- **AIM OF THE EXERCISE**: Whenever a line in the entries includes the word "filardo", copy that line out.

(Dataset entries)
.....
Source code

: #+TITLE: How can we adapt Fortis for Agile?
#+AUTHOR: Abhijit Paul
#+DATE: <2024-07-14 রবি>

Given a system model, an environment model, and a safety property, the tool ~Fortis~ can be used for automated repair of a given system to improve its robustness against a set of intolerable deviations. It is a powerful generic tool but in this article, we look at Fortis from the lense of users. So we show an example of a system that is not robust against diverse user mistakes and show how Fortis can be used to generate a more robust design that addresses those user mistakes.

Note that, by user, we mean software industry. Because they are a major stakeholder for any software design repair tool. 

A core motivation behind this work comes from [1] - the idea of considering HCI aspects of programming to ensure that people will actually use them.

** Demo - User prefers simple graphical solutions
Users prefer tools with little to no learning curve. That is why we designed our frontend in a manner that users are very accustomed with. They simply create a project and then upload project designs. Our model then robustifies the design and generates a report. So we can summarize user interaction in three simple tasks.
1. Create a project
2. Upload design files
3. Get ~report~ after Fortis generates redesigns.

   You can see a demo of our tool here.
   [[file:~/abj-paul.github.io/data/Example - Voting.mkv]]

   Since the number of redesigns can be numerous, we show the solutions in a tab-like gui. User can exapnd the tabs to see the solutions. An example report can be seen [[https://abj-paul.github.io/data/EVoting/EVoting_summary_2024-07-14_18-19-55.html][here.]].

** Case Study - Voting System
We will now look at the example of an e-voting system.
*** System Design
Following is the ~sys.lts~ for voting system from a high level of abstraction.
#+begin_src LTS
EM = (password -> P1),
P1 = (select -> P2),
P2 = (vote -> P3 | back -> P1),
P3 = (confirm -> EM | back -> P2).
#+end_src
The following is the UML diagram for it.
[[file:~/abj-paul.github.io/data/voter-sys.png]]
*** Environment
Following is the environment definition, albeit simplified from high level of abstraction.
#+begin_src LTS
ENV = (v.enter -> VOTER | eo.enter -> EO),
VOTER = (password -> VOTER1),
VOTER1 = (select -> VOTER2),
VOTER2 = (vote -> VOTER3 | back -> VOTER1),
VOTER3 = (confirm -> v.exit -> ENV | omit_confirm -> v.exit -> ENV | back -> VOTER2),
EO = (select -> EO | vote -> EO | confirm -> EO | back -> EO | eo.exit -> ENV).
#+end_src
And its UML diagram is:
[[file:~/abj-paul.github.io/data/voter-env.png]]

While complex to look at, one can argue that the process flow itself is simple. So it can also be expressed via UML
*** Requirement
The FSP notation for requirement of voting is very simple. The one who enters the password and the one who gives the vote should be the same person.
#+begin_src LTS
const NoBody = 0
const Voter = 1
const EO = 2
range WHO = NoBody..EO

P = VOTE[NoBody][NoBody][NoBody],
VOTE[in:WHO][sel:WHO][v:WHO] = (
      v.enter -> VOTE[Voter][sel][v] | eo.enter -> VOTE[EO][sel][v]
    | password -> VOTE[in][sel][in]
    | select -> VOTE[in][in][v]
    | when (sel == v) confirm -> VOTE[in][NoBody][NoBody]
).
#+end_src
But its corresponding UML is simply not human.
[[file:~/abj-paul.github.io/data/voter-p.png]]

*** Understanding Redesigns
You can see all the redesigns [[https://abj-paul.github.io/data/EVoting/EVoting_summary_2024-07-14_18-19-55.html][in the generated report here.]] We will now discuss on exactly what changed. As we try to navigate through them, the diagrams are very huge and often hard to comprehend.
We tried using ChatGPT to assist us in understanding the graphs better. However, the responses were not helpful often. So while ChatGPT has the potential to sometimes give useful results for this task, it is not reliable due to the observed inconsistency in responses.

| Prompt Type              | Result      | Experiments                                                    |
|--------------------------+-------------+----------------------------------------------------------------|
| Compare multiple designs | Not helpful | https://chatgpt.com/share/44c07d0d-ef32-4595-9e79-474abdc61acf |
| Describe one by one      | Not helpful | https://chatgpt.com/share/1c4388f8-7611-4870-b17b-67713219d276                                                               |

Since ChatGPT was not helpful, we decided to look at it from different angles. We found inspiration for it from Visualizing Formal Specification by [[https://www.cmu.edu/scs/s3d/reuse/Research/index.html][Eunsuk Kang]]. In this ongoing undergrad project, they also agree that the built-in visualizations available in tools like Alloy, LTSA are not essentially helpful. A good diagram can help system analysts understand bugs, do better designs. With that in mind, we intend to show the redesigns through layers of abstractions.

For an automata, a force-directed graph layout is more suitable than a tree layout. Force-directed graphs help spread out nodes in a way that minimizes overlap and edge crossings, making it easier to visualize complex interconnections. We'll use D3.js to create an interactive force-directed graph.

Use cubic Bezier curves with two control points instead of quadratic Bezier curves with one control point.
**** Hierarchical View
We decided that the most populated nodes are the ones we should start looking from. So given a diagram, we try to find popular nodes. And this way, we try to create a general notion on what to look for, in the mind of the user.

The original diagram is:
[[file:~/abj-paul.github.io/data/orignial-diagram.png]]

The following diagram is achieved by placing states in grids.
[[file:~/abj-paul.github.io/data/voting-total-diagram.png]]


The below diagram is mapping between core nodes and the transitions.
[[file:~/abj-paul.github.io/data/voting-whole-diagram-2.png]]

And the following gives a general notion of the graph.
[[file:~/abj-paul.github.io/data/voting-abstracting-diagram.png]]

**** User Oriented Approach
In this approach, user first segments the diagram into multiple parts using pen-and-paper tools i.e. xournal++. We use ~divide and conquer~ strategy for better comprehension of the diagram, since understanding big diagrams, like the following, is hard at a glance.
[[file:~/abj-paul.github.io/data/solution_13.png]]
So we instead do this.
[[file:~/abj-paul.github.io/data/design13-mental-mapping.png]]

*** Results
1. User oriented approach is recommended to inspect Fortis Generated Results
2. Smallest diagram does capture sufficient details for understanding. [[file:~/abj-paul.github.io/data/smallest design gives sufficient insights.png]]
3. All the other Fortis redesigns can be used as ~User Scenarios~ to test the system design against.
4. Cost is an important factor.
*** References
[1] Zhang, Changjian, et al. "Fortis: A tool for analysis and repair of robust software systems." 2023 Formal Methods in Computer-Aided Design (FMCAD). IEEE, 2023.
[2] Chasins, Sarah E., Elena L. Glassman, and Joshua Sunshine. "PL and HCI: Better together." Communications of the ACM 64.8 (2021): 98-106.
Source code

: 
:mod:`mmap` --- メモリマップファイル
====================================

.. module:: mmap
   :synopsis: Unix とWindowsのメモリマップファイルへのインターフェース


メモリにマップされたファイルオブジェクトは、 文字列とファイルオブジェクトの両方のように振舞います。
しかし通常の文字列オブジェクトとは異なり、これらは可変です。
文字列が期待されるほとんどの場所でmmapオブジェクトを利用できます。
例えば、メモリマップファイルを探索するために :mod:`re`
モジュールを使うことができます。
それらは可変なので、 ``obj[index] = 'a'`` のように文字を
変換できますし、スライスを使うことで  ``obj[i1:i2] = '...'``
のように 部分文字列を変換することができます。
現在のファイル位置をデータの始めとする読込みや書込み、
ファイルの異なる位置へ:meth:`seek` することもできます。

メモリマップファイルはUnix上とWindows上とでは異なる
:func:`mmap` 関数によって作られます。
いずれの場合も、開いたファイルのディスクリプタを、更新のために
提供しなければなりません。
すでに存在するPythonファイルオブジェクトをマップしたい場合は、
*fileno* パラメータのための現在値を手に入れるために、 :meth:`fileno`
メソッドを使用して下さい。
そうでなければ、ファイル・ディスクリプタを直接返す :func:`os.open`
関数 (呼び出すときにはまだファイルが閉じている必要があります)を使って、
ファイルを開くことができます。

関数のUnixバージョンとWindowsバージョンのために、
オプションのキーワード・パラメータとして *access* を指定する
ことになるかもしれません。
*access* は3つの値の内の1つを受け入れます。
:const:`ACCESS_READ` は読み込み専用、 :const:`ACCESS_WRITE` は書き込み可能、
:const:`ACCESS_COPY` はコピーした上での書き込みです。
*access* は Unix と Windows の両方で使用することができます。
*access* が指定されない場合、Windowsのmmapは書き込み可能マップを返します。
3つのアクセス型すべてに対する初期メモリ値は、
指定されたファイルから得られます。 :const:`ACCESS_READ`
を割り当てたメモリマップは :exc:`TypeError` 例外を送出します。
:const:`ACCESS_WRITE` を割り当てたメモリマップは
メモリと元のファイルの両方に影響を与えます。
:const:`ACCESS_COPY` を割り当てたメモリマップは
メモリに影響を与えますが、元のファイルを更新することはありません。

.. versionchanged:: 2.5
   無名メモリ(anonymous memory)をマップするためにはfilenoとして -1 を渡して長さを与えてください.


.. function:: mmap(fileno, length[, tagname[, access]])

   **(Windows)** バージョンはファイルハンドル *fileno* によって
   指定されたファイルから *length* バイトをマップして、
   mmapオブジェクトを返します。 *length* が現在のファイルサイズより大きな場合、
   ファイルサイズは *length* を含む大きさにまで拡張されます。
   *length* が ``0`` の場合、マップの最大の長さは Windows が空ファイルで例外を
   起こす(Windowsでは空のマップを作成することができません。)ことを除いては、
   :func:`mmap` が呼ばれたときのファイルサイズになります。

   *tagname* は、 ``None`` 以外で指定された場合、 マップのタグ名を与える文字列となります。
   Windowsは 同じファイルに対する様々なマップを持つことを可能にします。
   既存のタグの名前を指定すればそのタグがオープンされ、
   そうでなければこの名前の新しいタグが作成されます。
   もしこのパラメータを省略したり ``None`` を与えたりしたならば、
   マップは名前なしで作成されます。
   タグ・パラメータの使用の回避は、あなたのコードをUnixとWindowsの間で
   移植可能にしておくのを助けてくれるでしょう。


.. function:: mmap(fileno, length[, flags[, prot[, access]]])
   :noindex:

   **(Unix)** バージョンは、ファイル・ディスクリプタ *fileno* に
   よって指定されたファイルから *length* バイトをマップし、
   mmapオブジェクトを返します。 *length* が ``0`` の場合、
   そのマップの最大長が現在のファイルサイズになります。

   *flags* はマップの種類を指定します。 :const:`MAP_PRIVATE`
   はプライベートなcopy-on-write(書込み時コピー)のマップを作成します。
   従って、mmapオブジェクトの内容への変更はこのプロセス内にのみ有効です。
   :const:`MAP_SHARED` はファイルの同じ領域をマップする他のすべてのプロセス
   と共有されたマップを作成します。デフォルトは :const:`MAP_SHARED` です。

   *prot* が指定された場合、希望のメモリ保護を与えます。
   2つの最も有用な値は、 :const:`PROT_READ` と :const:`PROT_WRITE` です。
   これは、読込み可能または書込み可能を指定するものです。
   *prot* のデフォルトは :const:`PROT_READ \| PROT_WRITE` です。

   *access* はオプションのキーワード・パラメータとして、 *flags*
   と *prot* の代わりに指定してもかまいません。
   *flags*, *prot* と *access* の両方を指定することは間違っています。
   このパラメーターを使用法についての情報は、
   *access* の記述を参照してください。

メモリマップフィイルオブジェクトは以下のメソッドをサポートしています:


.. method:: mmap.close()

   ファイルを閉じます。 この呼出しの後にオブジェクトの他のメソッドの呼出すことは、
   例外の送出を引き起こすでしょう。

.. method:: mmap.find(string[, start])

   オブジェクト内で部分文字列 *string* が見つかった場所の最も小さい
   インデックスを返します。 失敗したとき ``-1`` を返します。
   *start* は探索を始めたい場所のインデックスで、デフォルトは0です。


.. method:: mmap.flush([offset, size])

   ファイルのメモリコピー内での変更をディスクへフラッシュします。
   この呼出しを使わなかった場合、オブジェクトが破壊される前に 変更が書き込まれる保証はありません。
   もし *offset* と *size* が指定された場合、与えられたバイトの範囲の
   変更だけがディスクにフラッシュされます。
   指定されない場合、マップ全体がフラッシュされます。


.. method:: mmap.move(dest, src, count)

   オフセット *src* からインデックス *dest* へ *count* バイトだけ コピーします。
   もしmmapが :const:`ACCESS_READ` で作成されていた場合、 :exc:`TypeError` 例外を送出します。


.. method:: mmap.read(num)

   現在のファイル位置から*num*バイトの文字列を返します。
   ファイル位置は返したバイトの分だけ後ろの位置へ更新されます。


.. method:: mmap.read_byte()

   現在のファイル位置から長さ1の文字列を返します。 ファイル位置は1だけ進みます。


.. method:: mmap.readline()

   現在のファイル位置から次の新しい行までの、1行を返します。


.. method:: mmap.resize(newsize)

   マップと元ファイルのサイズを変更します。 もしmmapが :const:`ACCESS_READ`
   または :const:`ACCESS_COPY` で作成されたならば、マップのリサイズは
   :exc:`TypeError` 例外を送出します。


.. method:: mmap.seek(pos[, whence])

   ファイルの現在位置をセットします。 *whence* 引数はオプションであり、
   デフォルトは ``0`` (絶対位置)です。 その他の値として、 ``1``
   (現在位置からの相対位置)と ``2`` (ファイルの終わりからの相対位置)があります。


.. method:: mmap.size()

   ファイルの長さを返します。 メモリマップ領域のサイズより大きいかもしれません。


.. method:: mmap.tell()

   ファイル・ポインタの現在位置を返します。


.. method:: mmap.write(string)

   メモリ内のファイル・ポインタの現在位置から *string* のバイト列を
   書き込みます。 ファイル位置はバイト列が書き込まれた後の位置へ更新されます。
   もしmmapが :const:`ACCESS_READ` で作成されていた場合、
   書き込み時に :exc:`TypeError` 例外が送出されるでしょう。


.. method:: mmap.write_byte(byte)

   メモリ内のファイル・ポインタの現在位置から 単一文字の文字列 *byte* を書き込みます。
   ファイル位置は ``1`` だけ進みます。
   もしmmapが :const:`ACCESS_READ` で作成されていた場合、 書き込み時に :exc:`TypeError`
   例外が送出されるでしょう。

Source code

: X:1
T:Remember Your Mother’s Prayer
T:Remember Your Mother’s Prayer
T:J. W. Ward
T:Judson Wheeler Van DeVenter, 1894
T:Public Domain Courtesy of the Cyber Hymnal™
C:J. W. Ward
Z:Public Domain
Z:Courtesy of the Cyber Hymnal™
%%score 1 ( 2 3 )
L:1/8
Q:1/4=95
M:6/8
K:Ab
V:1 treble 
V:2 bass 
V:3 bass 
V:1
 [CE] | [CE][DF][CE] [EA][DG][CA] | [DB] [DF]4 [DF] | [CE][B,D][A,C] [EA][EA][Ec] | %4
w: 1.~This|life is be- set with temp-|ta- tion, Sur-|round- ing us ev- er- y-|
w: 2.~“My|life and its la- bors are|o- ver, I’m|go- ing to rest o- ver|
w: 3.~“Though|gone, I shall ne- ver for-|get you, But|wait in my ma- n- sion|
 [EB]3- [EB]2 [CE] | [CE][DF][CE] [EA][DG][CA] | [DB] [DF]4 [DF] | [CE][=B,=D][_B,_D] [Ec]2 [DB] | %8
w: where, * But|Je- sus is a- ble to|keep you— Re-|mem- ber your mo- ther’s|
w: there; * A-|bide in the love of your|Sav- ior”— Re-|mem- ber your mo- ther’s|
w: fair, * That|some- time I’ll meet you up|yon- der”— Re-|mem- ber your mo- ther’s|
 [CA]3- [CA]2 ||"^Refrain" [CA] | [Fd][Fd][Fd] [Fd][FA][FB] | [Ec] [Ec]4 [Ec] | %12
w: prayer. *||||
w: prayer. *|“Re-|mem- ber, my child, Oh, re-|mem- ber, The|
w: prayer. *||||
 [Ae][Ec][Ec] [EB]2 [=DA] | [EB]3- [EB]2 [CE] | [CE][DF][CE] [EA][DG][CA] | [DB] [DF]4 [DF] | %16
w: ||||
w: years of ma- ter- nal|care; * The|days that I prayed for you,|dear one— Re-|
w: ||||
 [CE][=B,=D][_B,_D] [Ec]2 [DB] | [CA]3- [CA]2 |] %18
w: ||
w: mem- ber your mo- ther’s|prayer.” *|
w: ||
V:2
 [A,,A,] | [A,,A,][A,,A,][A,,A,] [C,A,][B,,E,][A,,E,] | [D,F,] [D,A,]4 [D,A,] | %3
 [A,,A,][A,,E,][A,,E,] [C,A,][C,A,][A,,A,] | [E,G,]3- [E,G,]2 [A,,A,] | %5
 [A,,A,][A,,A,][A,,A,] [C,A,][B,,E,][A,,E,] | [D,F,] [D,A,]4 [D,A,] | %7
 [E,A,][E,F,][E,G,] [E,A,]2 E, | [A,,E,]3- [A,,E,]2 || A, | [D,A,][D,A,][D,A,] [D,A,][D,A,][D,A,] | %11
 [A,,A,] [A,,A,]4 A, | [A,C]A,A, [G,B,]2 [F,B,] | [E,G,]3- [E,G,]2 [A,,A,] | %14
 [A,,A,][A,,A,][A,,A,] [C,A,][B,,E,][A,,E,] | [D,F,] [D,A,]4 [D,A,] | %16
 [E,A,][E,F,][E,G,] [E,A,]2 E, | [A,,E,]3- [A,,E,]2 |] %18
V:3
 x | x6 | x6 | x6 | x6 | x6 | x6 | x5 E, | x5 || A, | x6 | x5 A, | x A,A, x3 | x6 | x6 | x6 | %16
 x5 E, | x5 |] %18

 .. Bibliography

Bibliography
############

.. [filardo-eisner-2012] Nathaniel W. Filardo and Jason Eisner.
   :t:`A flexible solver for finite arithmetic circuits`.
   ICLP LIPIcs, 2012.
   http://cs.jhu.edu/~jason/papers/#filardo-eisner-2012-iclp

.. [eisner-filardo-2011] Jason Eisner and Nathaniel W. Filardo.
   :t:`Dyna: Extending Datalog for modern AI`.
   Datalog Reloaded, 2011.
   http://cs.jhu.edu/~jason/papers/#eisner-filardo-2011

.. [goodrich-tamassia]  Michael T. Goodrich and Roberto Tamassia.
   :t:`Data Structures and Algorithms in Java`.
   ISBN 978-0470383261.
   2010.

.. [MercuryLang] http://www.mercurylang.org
.....
- **WRITTEN ANSWER**:
.. [filardo-eisner-2012] Nathaniel W. Filardo and Jason Eisner.
   http://cs.jhu.edu/~jason/papers/#filardo-eisner-2012-iclp
.. [eisner-filardo-2011] Jason Eisner and Nathaniel W. Filardo.
   http://cs.jhu.edu/~jason/papers/#eisner-filardo-2011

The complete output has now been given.